_Instructions for the task_
In the records below, count every line containing "ceiling". Reply with the number only.
*** Working data ***
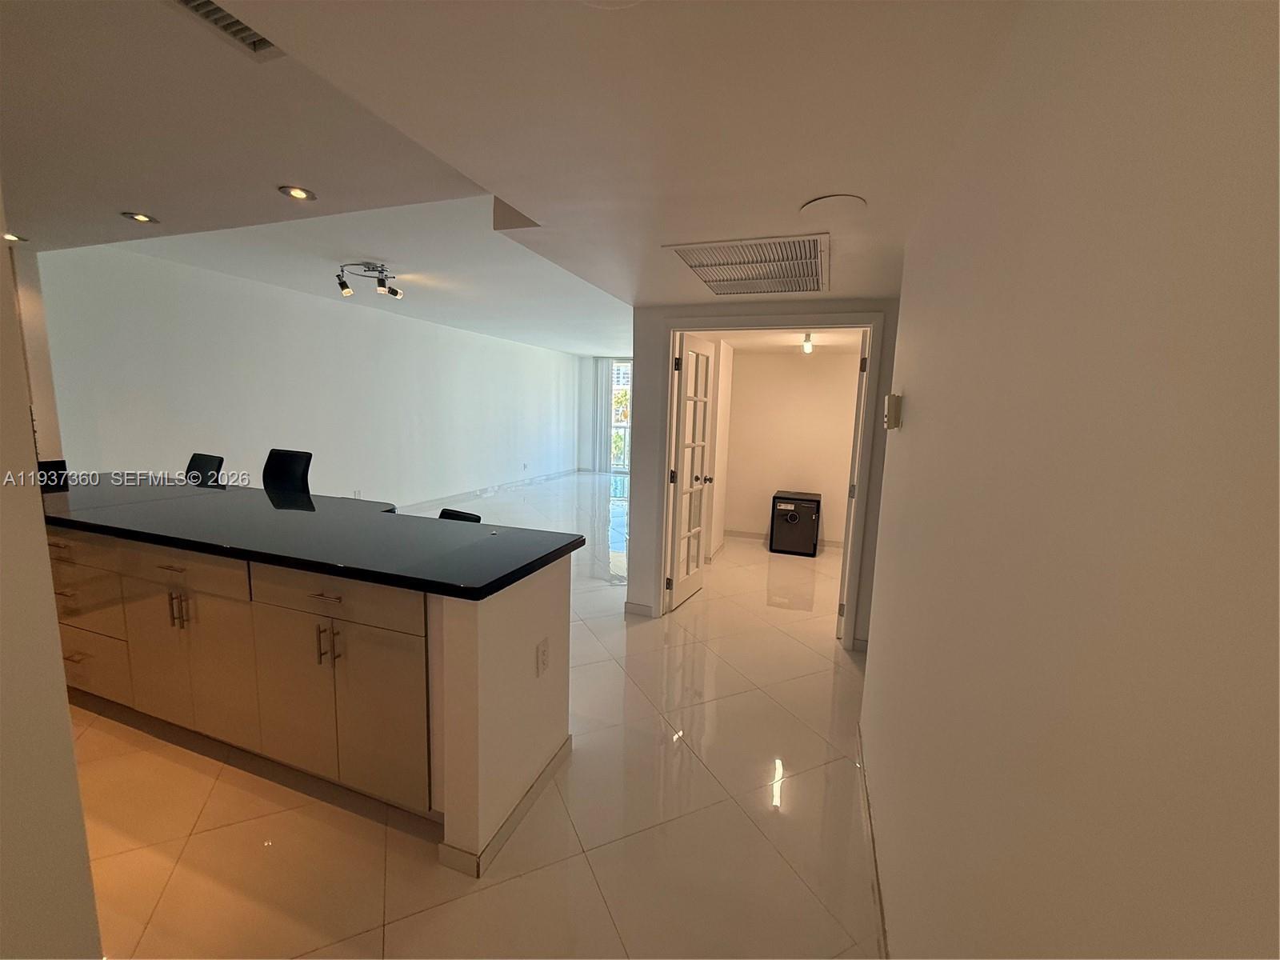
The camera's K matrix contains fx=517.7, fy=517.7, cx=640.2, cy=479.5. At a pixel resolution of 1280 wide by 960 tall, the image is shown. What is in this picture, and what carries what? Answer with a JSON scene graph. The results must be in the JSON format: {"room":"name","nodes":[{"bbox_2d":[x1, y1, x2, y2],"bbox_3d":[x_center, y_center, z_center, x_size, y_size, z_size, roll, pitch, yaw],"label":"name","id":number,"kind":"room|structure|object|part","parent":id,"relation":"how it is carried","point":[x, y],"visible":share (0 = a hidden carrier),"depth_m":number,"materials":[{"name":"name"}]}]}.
{"room":"kitchen","nodes":[
{"label":"kitchen","id":0,"kind":"room"},
{"bbox_2d":[0,188,102,959],"bbox_3d":[-1.541,0.090,0.834,0.958,2.534,0.758,5,9,19],"label":"left wall","id":1,"kind":"structure","parent":0,"point":[65,714],"depth_m":0.97,"materials":[{"name":"paint"}]},
{"bbox_2d":[34,240,587,512],"bbox_3d":[-2.834,-0.999,7.560,0.161,2.623,8.876,5,9,19],"label":"left wall","id":2,"kind":"structure","parent":0,"point":[200,372],"depth_m":5.29,"materials":[{"name":"white paint"}]},
{"bbox_2d":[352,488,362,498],"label":"wall socket","id":3,"kind":"object","parent":2,"relation":"attached to","point":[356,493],"visible":0.92,"depth_m":5.87,"materials":[{"name":"white plastic"}]},
{"bbox_2d":[394,466,582,512],"bbox_3d":[-2.831,0.310,7.454,0.018,0.099,8.561,5,9,19],"label":"baseboard","id":4,"kind":"structure","parent":2,"relation":"attached to","point":[499,488],"depth_m":8.35,"materials":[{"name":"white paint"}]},
{"bbox_2d":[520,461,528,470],"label":"wall outlet","id":5,"kind":"object","parent":2,"relation":"attached to","point":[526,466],"visible":0.99,"depth_m":9.26,"materials":[{"name":"white"}]},
{"bbox_2d":[60,470,882,959],"bbox_3d":[-0.705,0.776,5.258,8.295,0.102,13.060,5,9,19],"label":"floor","id":6,"kind":"structure","parent":0,"point":[594,894],"depth_m":1.90,"materials":[{"name":"beige tile"}]},
{"bbox_2d":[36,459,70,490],"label":"black chair","id":7,"kind":"object","parent":6,"relation":"on","point":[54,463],"visible":0.38,"depth_m":3.30,"materials":[{"name":"black"}]},
{"bbox_2d":[184,452,224,486],"bbox_3d":[-3.226,0.339,3.625,0.519,1.007,0.560,5,9,19],"label":"office chair","id":8,"kind":"object","parent":6,"relation":"on","point":[194,469],"visible":0.28,"depth_m":3.72,"materials":[{"name":"black"}]},
{"bbox_2d":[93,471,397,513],"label":"table","id":9,"kind":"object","parent":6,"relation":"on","point":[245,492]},
{"bbox_2d":[262,448,312,496],"bbox_3d":[-2.536,0.348,3.509,0.524,1.066,0.558,5,9,19],"label":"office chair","id":10,"kind":"object","parent":6,"relation":"on","point":[287,466],"visible":0.46,"depth_m":3.60,"materials":[{"name":"black"}]},
{"bbox_2d":[48,518,571,873],"bbox_3d":[-2.007,0.636,2.519,3.472,0.919,0.883,5,9,19],"label":"kitchen island","id":11,"kind":"object","parent":6,"relation":"on","point":[210,601],"visible":0.74,"depth_m":1.92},
{"bbox_3d":[-2.655,0.309,2.388,0.526,0.142,0.039,5,9,19],"label":"drawer","id":12,"kind":"part","parent":11,"relation":"part of","materials":[{"name":"wood"}]},
{"bbox_3d":[-2.642,0.550,2.433,0.519,0.239,0.045,5,9,19],"label":"drawer","id":13,"kind":"part","parent":11,"relation":"part of","materials":[{"name":"wood"}]},
{"bbox_3d":[-2.666,0.880,2.494,0.500,0.271,0.034,5,9,19],"label":"drawer","id":14,"kind":"part","parent":11,"relation":"part of","materials":[{"name":"wood"}]},
{"bbox_3d":[-1.934,0.541,2.176,0.039,0.151,0.048,5,9,19],"label":"pulls","id":15,"kind":"part","parent":11,"relation":"part of","materials":[{"name":"silver metal"}]},
{"bbox_3d":[-1.873,0.362,2.116,0.667,0.143,0.043,5,9,19],"label":"drawer","id":16,"kind":"part","parent":11,"relation":"part of","materials":[{"name":"wood"}]},
{"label":"cabinet doors","id":17,"kind":"part","parent":11,"relation":"part of","materials":[{"name":"beige laminate"}]},
{"bbox_2d":[38,473,586,599],"bbox_3d":[-1.912,0.149,2.498,3.220,0.040,1.033,5,9,19],"label":"countertop","id":18,"kind":"structure","parent":11,"relation":"on","point":[515,530],"depth_m":2.04,"materials":[{"name":"black stone"}]},
{"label":"drawer pull","id":19,"kind":"part","parent":11,"relation":"part of","materials":[{"name":"metal"}]},
{"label":"pulls","id":20,"kind":"part","parent":11,"relation":"part of","materials":[{"name":"metal"}]},
{"bbox_3d":[-1.118,0.419,1.868,0.641,0.148,0.041,5,9,19],"label":"drawer","id":21,"kind":"part","parent":11,"relation":"part of","materials":[{"name":"wood"}]},
{"bbox_3d":[-1.077,0.860,1.912,0.511,0.605,0.087,5,9,19],"label":"cabinet door","id":22,"kind":"part","parent":11,"relation":"part of","materials":[{"name":"beige laminate"}]},
{"bbox_2d":[436,734,571,878],"bbox_3d":[-0.466,1.171,1.992,0.156,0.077,0.754,5,9,19],"label":"baseboard","id":23,"kind":"structure","parent":11,"relation":"attached to","point":[507,829],"depth_m":1.78,"materials":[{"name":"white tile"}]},
{"bbox_2d":[536,636,550,675],"bbox_3d":[-0.361,0.660,1.930,0.009,0.118,0.073,5,9,19],"label":"wall socket","id":24,"kind":"object","parent":11,"relation":"attached to","point":[544,652],"visible":0.98,"depth_m":1.92,"materials":[{"name":"white plastic"}]},
{"bbox_2d":[438,507,481,522],"bbox_3d":[-1.100,0.577,2.736,0.434,0.787,0.440,5,9,19],"label":"chair","id":25,"kind":"object","parent":6,"relation":"on","point":[457,514],"visible":0.09,"depth_m":2.80,"materials":[{"name":"black"}]},
{"bbox_2d":[769,489,821,557],"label":"safe","id":26,"kind":"object","parent":6,"relation":"on","point":[796,520],"visible":0.98,"depth_m":5.49,"materials":[{"name":"black metal"}]},
{"bbox_2d":[0,0,1035,346],"bbox_3d":[-0.921,-1.412,3.010,7.156,0.292,8.462,5,9,19],"label":"ceiling","id":27,"kind":"structure","parent":0,"point":[806,184],"depth_m":1.54,"materials":[{"name":"white paint"}]},
{"bbox_2d":[1,231,26,242],"bbox_3d":[-4.003,-1.536,3.277,0.154,0.012,0.153,5,9,19],"label":"recessed light","id":28,"kind":"object","parent":27,"relation":"in","point":[11,238],"visible":0.85,"depth_m":3.29,"materials":[{"name":"white"}]},
{"bbox_2d":[121,210,158,223],"bbox_3d":[-2.831,-1.482,2.926,0.162,0.011,0.161,5,9,19],"label":"recessed light","id":29,"kind":"object","parent":27,"relation":"in","point":[136,216],"visible":0.98,"depth_m":2.92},
{"bbox_2d":[172,0,282,60],"bbox_3d":[-1.065,-1.187,1.276,0.290,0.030,0.361,5,9,19],"label":"air vent","id":30,"kind":"object","parent":27,"relation":"in","point":[202,4],"visible":0.82,"depth_m":1.39,"materials":[{"name":"metal"}]},
{"bbox_2d":[278,184,316,200],"bbox_3d":[-1.672,-1.398,2.524,0.168,0.010,0.167,5,9,19],"label":"recessed light","id":31,"kind":"object","parent":27,"relation":"in","point":[298,192],"visible":0.99,"depth_m":2.52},
{"bbox_2d":[334,262,401,298],"bbox_3d":[-2.223,-1.629,4.244,0.504,0.223,0.362,-2,9,-26],"label":"track light","id":32,"kind":"object","parent":27,"relation":"attached to","point":[396,294],"visible":1,"depth_m":4.20,"materials":[{"name":"black"}]},
{"bbox_2d":[662,233,830,297],"bbox_3d":[0.539,-0.998,2.459,0.653,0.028,0.798,5,9,19],"label":"return air vent","id":33,"kind":"object","parent":27,"relation":"in","point":[703,265],"visible":1,"depth_m":2.37,"materials":[{"name":"metal"}]},
{"bbox_2d":[801,192,866,215],"bbox_3d":[0.647,-0.914,1.754,0.207,0.011,0.208,5,9,19],"label":"ceiling speaker","id":34,"kind":"object","parent":27,"relation":"in","point":[833,200],"visible":0.99,"depth_m":1.73,"materials":[{"name":"white"}]},
{"bbox_2d":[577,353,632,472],"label":"far wall","id":35,"kind":"structure","parent":0,"point":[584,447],"depth_m":11.88,"materials":[{"name":"paint"}]},
{"bbox_2d":[592,356,612,473],"bbox_3d":[-0.780,-1.439,11.453,0.579,2.493,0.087,5,9,19],"label":"vertical blind","id":36,"kind":"object","parent":35,"relation":"attached to","point":[602,382],"visible":0.77,"depth_m":11.46,"materials":[{"name":"white fabric"}]},
{"bbox_2d":[609,358,631,472],"bbox_3d":[-0.221,-1.448,11.878,1.389,2.626,0.123,5,9,19],"label":"sliding glass door","id":37,"kind":"structure","parent":35,"relation":"in","point":[618,431],"depth_m":11.95,"materials":[{"name":"white glass"}]},
{"bbox_2d":[622,296,899,649],"bbox_3d":[0.905,-0.182,3.367,1.943,2.479,0.148,5,9,19],"label":"partition wall","id":38,"kind":"structure","parent":0,"point":[650,439],"depth_m":3.43,"materials":[{"name":"paint"}]},
{"bbox_2d":[624,600,655,617],"bbox_3d":[-0.011,0.934,3.743,0.242,0.089,0.015,5,9,19],"label":"baseboard","id":39,"kind":"structure","parent":38,"relation":"attached to","point":[645,606],"depth_m":3.74,"materials":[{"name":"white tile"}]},
{"bbox_2d":[658,313,880,647],"bbox_3d":[0.782,0.003,3.465,1.351,2.070,0.160,5,9,19],"label":"door frame","id":40,"kind":"structure","parent":38,"relation":"in","point":[865,324],"depth_m":3.31,"materials":[{"name":"white paint"}]},
{"bbox_2d":[665,332,716,610],"bbox_3d":[0.395,-0.060,4.013,0.183,1.986,0.706,5,9,19],"label":"french door","id":41,"kind":"structure","parent":40,"relation":"attached to","point":[685,461],"depth_m":3.93,"materials":[{"name":"white paint"}]},
{"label":"doorknob","id":42,"kind":"part","parent":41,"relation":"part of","materials":[{"name":"metal"}]},
{"bbox_2d":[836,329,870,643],"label":"door","id":43,"kind":"structure","parent":40,"relation":"attached to","point":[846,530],"depth_m":3.27,"materials":[{"name":"white paint"}]},
{"bbox_2d":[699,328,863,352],"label":"ceiling","id":44,"kind":"structure","parent":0,"point":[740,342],"depth_m":4.96,"materials":[{"name":"white paint"}]},
{"bbox_2d":[800,332,814,353],"bbox_3d":[1.501,-1.230,4.648,0.107,0.157,0.228,5,9,19],"label":"ceiling light","id":45,"kind":"object","parent":44,"relation":"attached to","point":[806,345],"visible":0.97,"depth_m":4.63,"materials":[{"name":"white"}]},
{"bbox_2d":[719,348,859,550],"bbox_3d":[1.702,-0.425,5.985,1.925,2.305,0.156,5,9,19],"label":"back room wall","id":46,"kind":"structure","parent":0,"point":[738,410],"depth_m":5.91,"materials":[{"name":"beige paint"}]},
{"bbox_2d":[724,528,843,549],"bbox_3d":[1.826,0.682,5.920,1.901,0.085,0.016,5,9,19],"label":"baseboard","id":47,"kind":"structure","parent":46,"relation":"attached to","point":[751,536],"depth_m":6.07,"materials":[{"name":"white"}]},
{"bbox_2d":[860,0,1279,959],"bbox_3d":[0.557,0.243,0.638,0.131,2.373,4.440,5,9,19],"label":"right wall","id":48,"kind":"structure","parent":0,"point":[915,412],"depth_m":0.55,"materials":[{"name":"paint"}]},
{"bbox_2d":[855,722,889,959],"bbox_3d":[0.467,1.351,0.893,0.015,0.087,3.778,5,9,19],"label":"baseboard","id":49,"kind":"structure","parent":48,"relation":"attached to","point":[870,824],"depth_m":1.67,"materials":[{"name":"white"}]},
{"bbox_2d":[883,392,903,430],"bbox_3d":[0.939,-0.254,1.937,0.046,0.134,0.112,5,9,19],"label":"thermostat","id":50,"kind":"object","parent":48,"relation":"attached to","point":[889,407],"visible":0.99,"depth_m":1.88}
]}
*** End of Working data ***
_Output_
4